Arnaud Leurent partage lui aussi une expérience moins réussie : une tentative d’ouverture de bureaux commerciaux à l’étranger, avec des profils pourtant dignes de confiance et très motivés, mais où le management à distance, combiné à un fort décalage horaire, n’a pas donné les résultats espérés. Une leçon qui montre que l’externalisation, aussi pertinente soit-elle, exige elle aussi d’être pilotée avec méthode.
Recommandations stratégiques à retenir :
Distinguer ce qui doit rester stratégique de ce qui peut être délégué
Internalisez ce qui est cœur de métier, externalisez le reste selon un vrai raisonnement « make or buy ».
Choisir l'externalisation par souci d'efficacité, pas seulement de coût
Comparez toujours le coût de faire soi-même au temps et à l'opportunité gagnés en externalisant.
S'appuyer sur des experts pour monter les dossiers de financement
Faites-vous accompagner par des spécialistes des aides et subventions pour aller plus vite et plus loin.
Externaliser les tâches réglementaires à faible valeur ajoutée
Confiez douane, visas ou enregistrements locaux à des tiers plutôt que d'y consacrer un temps précieux.

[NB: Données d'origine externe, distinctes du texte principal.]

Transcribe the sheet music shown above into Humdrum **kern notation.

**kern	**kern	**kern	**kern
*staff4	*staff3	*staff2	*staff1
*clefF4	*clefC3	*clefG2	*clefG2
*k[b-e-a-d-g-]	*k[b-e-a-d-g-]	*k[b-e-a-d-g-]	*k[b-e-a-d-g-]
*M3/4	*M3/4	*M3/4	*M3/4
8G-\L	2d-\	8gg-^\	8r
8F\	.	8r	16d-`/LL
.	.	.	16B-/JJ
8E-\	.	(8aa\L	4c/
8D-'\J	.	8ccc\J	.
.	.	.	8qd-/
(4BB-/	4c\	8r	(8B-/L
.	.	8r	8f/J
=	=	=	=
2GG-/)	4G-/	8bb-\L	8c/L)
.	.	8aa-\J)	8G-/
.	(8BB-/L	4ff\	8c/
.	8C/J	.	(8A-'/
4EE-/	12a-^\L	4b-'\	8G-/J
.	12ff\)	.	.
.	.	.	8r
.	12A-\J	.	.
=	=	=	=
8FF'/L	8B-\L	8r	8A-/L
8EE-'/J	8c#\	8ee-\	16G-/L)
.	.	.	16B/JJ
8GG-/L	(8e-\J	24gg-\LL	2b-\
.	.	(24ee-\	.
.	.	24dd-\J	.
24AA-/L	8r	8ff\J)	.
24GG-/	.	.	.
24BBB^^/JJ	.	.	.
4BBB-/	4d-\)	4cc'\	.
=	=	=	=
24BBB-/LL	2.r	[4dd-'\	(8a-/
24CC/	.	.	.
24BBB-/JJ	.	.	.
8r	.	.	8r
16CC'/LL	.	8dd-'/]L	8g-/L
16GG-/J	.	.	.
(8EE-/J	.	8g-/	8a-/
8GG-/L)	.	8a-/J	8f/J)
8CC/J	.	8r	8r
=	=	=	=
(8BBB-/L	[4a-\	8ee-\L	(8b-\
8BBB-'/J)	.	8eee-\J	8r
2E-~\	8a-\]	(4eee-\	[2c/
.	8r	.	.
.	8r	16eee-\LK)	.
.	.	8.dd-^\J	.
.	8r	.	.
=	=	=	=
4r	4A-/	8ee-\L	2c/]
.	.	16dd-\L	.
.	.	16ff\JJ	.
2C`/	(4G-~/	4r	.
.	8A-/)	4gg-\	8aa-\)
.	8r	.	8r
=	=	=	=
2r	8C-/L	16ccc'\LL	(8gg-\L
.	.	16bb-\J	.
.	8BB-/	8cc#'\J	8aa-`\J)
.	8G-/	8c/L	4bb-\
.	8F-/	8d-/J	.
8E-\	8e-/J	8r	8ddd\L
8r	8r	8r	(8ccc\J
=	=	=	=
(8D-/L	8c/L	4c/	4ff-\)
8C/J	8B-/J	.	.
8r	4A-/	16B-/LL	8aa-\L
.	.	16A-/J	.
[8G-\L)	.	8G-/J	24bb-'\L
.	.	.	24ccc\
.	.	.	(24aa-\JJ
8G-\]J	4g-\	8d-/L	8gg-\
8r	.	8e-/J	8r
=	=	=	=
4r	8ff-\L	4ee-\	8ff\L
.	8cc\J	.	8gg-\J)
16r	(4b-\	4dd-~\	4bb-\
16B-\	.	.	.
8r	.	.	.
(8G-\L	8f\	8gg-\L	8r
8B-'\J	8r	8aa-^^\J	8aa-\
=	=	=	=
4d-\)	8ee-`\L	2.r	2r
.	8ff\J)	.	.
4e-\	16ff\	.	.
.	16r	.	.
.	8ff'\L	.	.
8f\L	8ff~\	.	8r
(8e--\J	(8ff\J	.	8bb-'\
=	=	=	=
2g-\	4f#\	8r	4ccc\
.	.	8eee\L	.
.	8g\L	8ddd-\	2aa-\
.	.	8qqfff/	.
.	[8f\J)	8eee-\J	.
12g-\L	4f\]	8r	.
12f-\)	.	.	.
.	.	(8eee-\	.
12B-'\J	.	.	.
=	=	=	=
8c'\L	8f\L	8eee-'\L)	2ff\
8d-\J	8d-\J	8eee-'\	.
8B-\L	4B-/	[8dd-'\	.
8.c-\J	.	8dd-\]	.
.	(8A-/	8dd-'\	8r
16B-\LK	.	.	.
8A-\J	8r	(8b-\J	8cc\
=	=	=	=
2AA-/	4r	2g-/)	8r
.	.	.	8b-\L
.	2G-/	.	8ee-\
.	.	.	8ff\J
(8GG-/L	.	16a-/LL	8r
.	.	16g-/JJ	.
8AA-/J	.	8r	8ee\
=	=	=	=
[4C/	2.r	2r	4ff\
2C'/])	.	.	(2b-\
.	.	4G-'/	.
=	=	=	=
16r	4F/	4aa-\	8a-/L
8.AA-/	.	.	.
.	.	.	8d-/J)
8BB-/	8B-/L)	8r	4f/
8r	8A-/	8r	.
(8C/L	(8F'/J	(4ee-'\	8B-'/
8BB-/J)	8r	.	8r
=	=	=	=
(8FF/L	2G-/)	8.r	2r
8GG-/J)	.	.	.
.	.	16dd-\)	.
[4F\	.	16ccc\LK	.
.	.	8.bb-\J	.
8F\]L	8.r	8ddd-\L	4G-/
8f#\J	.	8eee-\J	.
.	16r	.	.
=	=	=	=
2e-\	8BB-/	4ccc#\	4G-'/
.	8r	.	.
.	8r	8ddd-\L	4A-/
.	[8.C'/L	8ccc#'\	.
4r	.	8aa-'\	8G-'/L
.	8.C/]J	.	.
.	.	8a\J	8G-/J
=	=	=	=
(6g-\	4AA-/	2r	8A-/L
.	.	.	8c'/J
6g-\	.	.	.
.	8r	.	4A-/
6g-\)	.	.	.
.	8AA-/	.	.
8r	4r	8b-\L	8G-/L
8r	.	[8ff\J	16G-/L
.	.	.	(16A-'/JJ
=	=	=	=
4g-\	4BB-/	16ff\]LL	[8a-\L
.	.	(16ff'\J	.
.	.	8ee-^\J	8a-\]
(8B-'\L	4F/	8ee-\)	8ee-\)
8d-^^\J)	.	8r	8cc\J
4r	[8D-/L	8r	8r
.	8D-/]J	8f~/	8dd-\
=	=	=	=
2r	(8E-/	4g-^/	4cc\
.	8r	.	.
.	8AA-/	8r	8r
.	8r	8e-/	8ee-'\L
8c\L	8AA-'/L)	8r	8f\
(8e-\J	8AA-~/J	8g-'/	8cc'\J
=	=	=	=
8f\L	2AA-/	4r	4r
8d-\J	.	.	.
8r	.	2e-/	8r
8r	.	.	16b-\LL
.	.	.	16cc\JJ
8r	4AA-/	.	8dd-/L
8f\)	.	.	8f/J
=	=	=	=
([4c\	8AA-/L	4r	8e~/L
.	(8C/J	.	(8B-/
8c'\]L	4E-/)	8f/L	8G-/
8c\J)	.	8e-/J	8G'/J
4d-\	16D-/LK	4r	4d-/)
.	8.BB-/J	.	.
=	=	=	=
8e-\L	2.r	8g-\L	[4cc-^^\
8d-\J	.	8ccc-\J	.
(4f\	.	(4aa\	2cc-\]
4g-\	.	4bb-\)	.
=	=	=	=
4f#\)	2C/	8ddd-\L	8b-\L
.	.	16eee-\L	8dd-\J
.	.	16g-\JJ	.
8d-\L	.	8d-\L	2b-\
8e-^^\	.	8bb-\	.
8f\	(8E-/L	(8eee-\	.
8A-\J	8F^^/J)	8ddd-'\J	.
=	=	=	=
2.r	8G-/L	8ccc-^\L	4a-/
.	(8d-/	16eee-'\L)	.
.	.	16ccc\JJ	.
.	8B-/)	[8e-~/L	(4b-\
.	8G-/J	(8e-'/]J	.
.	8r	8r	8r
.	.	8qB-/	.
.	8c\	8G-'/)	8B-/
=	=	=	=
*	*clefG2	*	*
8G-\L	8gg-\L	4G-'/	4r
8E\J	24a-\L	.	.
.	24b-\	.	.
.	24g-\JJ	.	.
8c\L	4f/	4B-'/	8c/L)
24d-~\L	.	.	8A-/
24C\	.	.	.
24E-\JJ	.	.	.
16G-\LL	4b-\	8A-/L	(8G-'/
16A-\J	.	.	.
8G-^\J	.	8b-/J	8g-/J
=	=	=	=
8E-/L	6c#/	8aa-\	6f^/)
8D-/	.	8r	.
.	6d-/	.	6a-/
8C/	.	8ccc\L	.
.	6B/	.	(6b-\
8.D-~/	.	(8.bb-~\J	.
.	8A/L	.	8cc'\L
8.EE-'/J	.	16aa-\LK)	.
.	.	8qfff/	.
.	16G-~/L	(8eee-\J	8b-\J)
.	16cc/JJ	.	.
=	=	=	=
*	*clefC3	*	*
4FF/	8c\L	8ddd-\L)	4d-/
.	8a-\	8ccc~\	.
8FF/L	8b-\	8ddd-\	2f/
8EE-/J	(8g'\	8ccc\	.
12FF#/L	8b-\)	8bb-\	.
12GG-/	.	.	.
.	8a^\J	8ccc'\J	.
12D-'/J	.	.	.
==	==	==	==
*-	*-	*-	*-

Utiliser des distributeurs locaux pour accélérer l'entrée sur un marché
Acceptez de perdre de la marge pour gagner en vitesse de pénétration et en connaissance du terrain.
Vérifier la vraie technicité de ses prestataires
Ne présumez pas de la compétence d'un partenaire local du seul fait de sa proximité géographique.
Bâtir la relation avec le partenaire comme un vrai partenariat
Définissez clairement jusqu'où va la délégation, en particulier sur les phases sensibles de prospection.